SATIRE: Ask Woodbridge

“I have to confess this—anonymously, of course. I have a problem. It is so severe that I must ask for help. I have talked about it at length with family and friends, but I think I’m finally ready to ask your advice, Woodbridge. Hopefully you can help me. I’m ad-.”

– Wordy Williams

The awkward moment when you reach the character limit before you actually ask your question… Okay fine, that’s not what happened. I just got so sick of you droning on and on. I’m not offering advice if you can’t hold my interest for more than seven seconds.

– Woodbridge

“My girlfriend and I have been dating for almost six months. We bonded because we decided to stop smoking cigarettes at the same time. Cool, right? But lately, every night around 11:30 p.m. when she comes to bed, she always smells like Axe body spray and stale cotton candy. Now I’m usually in bed by 11 p.m., but I can smell those scents coming from a group of guys outside the window. What do you think is happening here? Is she cheating on me, on her attempts to quit smoking or both?”

– Smokeless in Seattle

I hate to be the bearer of bad news, but you might as well give up on that relationship. The good news is that your girlfriend has not gone back to cigarettes. The bad news is that it’s much worse. Your girlfriend is vaping. And it sounds like she’s doing it with freshmen. You should recognize the smell of a seventh grade locker room anywhere, and know that only freshmen boys would think it makes them more desirable to college-aged females.

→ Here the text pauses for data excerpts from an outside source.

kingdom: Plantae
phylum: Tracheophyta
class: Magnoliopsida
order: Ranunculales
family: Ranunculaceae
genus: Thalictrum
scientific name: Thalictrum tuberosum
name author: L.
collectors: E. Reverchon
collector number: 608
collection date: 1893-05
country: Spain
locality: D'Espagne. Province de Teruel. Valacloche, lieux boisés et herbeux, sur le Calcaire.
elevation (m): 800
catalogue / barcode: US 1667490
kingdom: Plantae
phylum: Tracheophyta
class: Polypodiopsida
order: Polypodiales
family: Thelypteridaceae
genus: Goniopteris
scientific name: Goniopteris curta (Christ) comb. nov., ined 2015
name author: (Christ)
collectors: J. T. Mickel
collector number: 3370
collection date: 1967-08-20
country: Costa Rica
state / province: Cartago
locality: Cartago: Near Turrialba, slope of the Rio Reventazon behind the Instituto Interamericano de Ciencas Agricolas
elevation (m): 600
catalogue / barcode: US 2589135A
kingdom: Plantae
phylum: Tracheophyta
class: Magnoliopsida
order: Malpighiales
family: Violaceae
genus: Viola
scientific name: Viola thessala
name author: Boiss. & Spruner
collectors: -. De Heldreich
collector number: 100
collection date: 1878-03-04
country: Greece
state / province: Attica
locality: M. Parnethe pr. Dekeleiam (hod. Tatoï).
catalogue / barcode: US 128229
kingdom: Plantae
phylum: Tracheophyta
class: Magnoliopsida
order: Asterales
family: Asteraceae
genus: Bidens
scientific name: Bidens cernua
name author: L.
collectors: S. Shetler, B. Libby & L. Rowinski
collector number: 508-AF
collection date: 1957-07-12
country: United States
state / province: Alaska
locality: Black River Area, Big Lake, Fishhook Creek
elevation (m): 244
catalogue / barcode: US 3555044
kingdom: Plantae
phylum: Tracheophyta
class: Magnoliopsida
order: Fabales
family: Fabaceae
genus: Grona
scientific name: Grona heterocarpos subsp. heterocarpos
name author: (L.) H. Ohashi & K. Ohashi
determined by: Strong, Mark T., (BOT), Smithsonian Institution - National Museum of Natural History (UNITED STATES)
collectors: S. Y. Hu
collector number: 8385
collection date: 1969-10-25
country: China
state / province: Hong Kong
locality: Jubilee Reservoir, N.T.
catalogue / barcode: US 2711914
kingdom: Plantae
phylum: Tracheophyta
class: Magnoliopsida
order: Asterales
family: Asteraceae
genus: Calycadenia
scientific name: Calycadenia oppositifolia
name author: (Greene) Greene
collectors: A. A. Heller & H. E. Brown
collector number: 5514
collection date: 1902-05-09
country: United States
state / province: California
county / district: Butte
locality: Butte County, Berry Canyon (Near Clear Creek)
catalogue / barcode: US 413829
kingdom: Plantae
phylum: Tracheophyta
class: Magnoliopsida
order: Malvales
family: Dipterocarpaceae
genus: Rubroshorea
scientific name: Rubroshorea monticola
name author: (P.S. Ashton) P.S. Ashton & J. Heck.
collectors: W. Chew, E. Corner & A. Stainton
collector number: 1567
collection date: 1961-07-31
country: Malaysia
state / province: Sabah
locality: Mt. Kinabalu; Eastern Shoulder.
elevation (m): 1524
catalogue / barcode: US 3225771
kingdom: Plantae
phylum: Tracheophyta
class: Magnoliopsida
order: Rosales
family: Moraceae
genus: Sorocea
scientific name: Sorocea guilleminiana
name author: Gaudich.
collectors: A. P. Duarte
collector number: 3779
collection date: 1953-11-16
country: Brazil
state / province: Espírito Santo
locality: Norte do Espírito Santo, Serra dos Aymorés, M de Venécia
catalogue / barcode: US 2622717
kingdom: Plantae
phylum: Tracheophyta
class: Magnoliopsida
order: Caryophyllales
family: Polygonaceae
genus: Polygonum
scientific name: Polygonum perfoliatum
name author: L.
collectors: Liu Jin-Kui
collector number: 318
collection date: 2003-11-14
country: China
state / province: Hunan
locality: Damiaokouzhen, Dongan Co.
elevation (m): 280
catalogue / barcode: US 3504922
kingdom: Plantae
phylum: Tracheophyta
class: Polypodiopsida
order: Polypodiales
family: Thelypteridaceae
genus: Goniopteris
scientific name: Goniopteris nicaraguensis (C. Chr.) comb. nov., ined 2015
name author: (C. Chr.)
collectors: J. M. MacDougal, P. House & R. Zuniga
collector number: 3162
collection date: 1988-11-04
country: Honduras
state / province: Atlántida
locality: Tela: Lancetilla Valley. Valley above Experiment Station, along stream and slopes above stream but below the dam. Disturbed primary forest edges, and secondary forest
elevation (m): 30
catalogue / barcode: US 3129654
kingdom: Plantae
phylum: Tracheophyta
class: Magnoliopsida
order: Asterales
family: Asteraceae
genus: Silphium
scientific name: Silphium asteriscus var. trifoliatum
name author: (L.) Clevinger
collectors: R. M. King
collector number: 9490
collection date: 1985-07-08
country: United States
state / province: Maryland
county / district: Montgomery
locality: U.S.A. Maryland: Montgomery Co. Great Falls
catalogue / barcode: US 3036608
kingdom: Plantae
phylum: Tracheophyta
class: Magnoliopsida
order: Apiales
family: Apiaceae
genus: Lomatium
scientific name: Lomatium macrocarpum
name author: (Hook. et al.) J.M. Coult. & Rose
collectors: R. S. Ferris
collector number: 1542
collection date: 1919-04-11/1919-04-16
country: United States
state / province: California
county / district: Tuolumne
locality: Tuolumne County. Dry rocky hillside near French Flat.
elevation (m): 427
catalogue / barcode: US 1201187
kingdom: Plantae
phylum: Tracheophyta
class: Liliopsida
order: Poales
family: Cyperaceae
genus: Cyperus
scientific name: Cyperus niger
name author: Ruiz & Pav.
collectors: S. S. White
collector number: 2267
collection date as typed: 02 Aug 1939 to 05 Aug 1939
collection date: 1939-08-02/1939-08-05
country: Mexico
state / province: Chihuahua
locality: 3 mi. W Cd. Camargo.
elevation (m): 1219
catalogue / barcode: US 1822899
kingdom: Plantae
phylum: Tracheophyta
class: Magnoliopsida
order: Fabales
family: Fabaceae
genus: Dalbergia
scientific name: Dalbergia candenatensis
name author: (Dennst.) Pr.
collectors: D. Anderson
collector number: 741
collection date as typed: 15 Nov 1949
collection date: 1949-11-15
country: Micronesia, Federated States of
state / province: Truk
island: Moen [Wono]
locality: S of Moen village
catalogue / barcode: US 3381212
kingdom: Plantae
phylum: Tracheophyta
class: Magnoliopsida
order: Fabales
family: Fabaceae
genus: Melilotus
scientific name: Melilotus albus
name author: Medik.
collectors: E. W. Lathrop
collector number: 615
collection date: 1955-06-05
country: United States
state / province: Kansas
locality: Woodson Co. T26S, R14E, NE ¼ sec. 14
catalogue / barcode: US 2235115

She’s not necessarily cheating on you, but she might as well be with how heinous the act is. Vaping is gross in general, but doing it behind your back then kissing you goodnight with that rancid fruity breath is crossing a line.

Now I know that this is not easy information to just accept, so I’ll give you a mission. Go grab yourself something to eat and make it back by 11 p.m. Walk the long way to your room past the odorous group and check around for your girlfriend. Tell her I said hello! Then dump her ass before she drags you into the abyss that is #VapeNation.